I thought today I might write a little about boredom. Schopenhauer talks about staying alive as the first task of human existence, the second being avoiding boredom. He then says amusingly: “so that the first task is to win something, and the second, after the something has been won, to forget about it, otherwise it becomes a burden.” Boredom, he says, is the feeling of the emptiness of life.
My own boredom is a desire not to think, but to remain continuously engaged, on a conveyor-belt of stimuli. Have you ever watched an entire porno? It's just a guy having sex with rows of women. You think that after a while of getting continual pleasure, he'd start feeling bored. When a masseuse throws herself at him, he'd make a hasty excuse, then go back to his Sudoku. Or blog, in fact.

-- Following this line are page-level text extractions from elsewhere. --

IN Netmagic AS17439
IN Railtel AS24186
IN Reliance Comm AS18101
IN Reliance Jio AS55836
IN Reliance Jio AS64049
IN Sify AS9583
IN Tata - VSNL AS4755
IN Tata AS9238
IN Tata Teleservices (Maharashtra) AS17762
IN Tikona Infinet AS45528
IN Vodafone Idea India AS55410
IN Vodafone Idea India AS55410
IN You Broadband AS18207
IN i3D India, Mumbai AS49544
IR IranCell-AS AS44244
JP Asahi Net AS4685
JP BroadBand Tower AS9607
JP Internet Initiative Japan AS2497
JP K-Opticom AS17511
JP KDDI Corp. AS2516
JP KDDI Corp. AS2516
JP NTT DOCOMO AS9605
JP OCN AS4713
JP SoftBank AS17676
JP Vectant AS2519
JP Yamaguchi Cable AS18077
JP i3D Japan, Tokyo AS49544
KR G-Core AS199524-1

No-one wants to watch an entire porno because it's repetitive (the soul of boredom). But there's a contradiction here: pleasure is the goal of existence, and yet repetitive pleasure is itself boring. So perhaps meaning is the goal of life instead. Yet I think if that were so we'd immerse ourselves in statistics, and I think that equally if life was about pleasure we'd live in high-rise brothels.
As I write this I'm starting to believe it was a bad idea comparing myself to the pornstar (on several levels). It's not about pleasure – we feel very little pleasure during each day, and even less meaning (otherwise meaning would start to become less meaningful, QED) but we are constantly switched on. What we want beneath it all is to be completely engaged, mentally, for minimum effort.
Think about what television really is. For a second you are the passive avatar of a structured narrative, you're Rambo's muscles or James Bond's dick, thoughtlessly waiting for the next sensation payload. Listen then so human consciousness is entirely concerned with wasting human consciousness. For Christ's sake, there are Nintendo DS cooking simulators.
It's simple really: there's no end to consciousness. When you tire you sit, and you feel that you sit. You never feel that you are unconscious. As far as your poor brain is concerned, life is a continuous stream of light and sound, every day a little darker, a little more confusing. Concentration is the essence of boredom: without it we can simply drift, which is after all what we want to do.
Because you see to encapsulate the two tasks in a metaphor, we're like bank robbers who've stolen immeasurable riches and are now stuck with them. And, like those robbers (because make no mistake we've cheated the food chain) we'd eschew pleasure and meaning if someone could only unburden us of really having everything we want already, and the boredom and sadness that brings.